Considering the fact that the problematic Xinjiang region accounts for 40-45% of the global polysilicon production (source: BNEF), the products of which get blended into ingots of untraceable mixed sources, the probability of Xinjiang polysilicon being sourced by many solar cell and panel manufacturers - both inside and outside of China - is more-than-highly probable. While it has been cited that cheap power rates have been the main driver for manufacturers to host their production plants in the Xianjing region, the recent insights into the widespread use of forced labor in that province have muddied the view on the true incentivization methods of the region. That’s a complex situation that needs to be researched and addressed.

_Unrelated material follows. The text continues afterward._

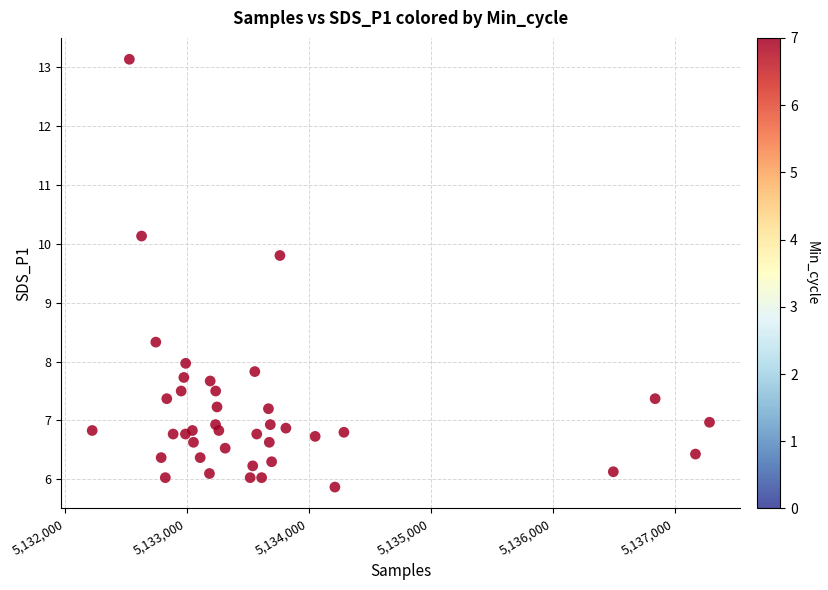

What is the range of Y values (max minus min)?

7.3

Following the matter with grave interest, it has been stimulating to see that solar industry associations, such as Solar Power Europe and Solar Energy Industries Association (SEIA), have stepped up to open the dialogue with their members. These efforts have already led to an encouraging pledge by 175 companies - including the major Tier 1 Chinese solar panel manufacturers - to help ensure that the supply chain will be free of forced labor and to develop an industry-led solar supply chain traceability protocol. Such a protocol would be an important step forwards towards clarifying the situation and will allow any manufacturer to clearly present their sourcing and take action if that sourcing actually traces back to forced labor.
As Solarplaza, we join our voice to all those demanding more transparency, traceability, and accountability in the solar value chain. Although we celebrate the explosive growth of solar PV applications, we believe it would defeat its potential for positive change if it would be achieved through methods and labor that do not align with the promise of a more sustainable and fair (energy) future. To create a truly sustainable and circular value chain, the fair sourcing of the raw materials for the production of solar panels is just as important as the proper decommissioning and recycling of the processed materials. Moreover, a more circular approach to the end-of-life phase of solar panels would even make the industry less dependent on dubious sourcing of new raw materials.
When we have properly answered those questions and met those challenges, we can truly claim solar energy to be the most sustainable power solution for all.